Clinical is Complete
Finished my first semester placement yesterday. All I’ve got left is a silly little research project and then this dreadful semester will be over and I’ll be that much closer to my RN.
I told only 2 of the 25 residents in the long term care facility I was working in that yesterday was my last day - one told me she had to give me a hug and a kiss cause she was so proud of me and when I saw her at the end of the day she said she’d been praying for me today (melt my heart!). The other sweet gentleman was so sad that he wasn’t going to see me any more he welled up and a few tears leaked out. I don’t think I’ll ever forget the look on his face. I had to run to the bathroom after that and collect myself before I burst into tears while still working.
I didn’t expect to be so sad to finish that placement. I’ve been counting down the days for this semester to end, but looking back now I realize that that placement has changed me. I witnessed my first death, I did my first (and several) IMs, did my first VAC dressing, and really felt more like a nurse than a student than any other placement has allowed me.
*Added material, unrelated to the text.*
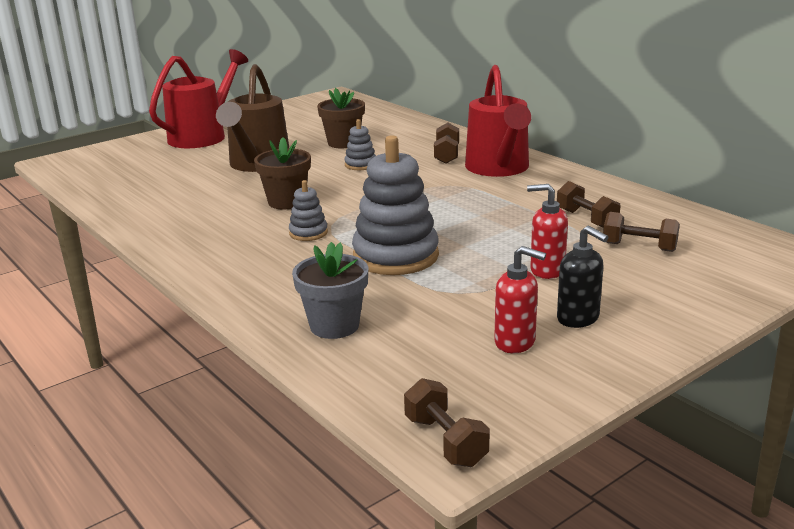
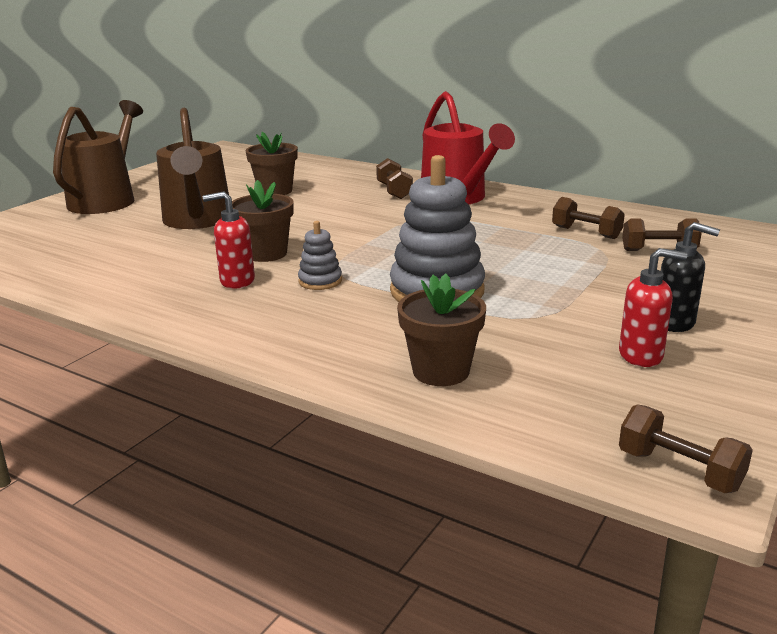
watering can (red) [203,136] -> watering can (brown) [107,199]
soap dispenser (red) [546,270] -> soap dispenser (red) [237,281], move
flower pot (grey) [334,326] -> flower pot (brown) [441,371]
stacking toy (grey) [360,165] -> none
Long term care is so different from the hospital. I spent 3 months with these 25 residents, all of whom are in the last chapter of their lives. I am one of the last people the will meet. For one I was the last person to see them alive. My whole view on long term care has changed. These people are so dependent, and desperate for normal relationships, and yet no one wants to work there, and very few families ever visit. We need to change our views on the elderly and dying. Death shouldn’t be a taboo, and it shouldn’t scare us. Its a healthy and normal part of life, and the one thing people need when facing it is relationships, that least we can do (especially within the realm of healthcare) is offer them.
I’ve always known that I want to work with marginalized populations, I just never realized before that the elderly in long term care fell anywhere near that.